官僚に吹き込まれた首相も、税の理解がない小池氏もNG

増税のタイミングは十分なインフレ率になってからでいいし、個別の支出や減税に対応する「個別の財源」が「同時に」必要だという硬直した財政運営は、環境に適応したマクロ経済政策の妨げになっている。

アベノミクスの主唱者である安倍首相はこのことをよくわかっていてよさそうなものなのに、増税好きの官僚に政策を吹き込まれた政治家がほかの政治家を批判するときに使う「財源がないのは無責任だ」という個別財源論のテンプレートで小池氏を批判したのはイタかった。

「増税の可否は、その時々の経済環境によって異なります。現在、2019年に増税が可能になるような経済運営を目指していますが、決定の時期には、当然のことながら私は改めて可否を判断します」とでも言うと、よかった。

また、すでに法人税を払った後の利益の処分は、最終的には株主が決めたらよく、これを社内に蓄えているからといって(注:必ずしも現預金の形ではない)、課税対象にするというのは、構造として二重課税だし、企業経営の自由度を損ないかねない。もともと日本の法人税率は高すぎることが問題なのだし、企業にさらに課税しようという内部留保への課税は愚策だ。

一方、ベーシックインカムは、そもそも既存の社会保障を置き換える形で徐々に進めることができるし、また、追加的な財源を増税で賄うことが案外容易なのだ。なぜなら、ベーシックインカムが支出されていることによって、国民全体の担税力が拡大するからだ。問題は、財源の有無ではなく、誰からいくら、どのように税金を取るかも含めて総合的に決まる、富の再分配の適切性にこそある。

希望の党が、ベーシックインカムに前向きであることは、大いにプラスに評価したいが、党首の小池氏のベーシックインカムに関する理解には不安が残る。ベーシックインカム自体は、優れた政策だし、各種の議論に耐える。小池氏のような卓越した弁舌能力を持つ政治家が深く理解して論戦に臨むなら、ベーシックインカムは、ほかの政治家には手がつけられない強力な武器になるのではないかと思うだけに、少々残念だ。

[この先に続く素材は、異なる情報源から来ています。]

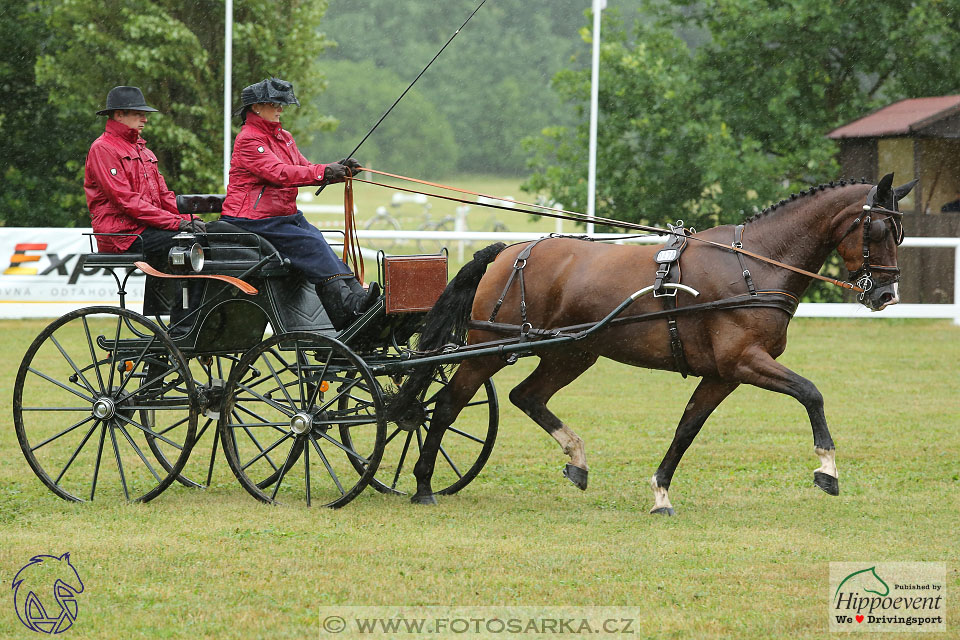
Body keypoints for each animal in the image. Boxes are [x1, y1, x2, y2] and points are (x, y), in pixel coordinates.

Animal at [390, 172, 916, 512]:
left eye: (901, 231)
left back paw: (577, 460)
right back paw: (422, 484)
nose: (886, 295)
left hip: (572, 352)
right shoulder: (745, 361)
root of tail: (513, 251)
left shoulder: (723, 375)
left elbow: (687, 428)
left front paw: (661, 491)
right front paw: (827, 469)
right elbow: (811, 392)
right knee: (447, 404)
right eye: (877, 228)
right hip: (489, 350)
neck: (753, 264)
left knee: (527, 396)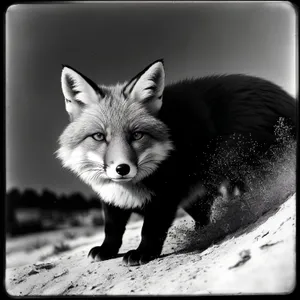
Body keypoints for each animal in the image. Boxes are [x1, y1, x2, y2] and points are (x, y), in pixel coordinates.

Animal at [56, 59, 296, 266]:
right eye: (98, 137)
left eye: (137, 135)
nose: (122, 169)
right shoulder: (112, 198)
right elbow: (112, 228)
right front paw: (107, 250)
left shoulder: (166, 195)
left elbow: (151, 229)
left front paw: (144, 253)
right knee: (205, 214)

なお、経済指標はいずれも当面好調だが、東証1部全体の益利回り(株価に対する1株利益の利回り)である6%強の水準は、現在の長期債券利回りがほぼゼロであることを思うと「適正」というくらいのレベルだが、日銀が利回りを抑え込まずに自然に形成される長期金利を考えると「すでにやや割高」だろう。

直ちに「危ない!」というのではないし、長期投資なら上げても下げても持ち続けていていいレベルの割高なのだが、今後しばらく上昇が期待される日経平均を、「少し冷ややかに眺める」くらいの冷静さを投資家は持っていたい。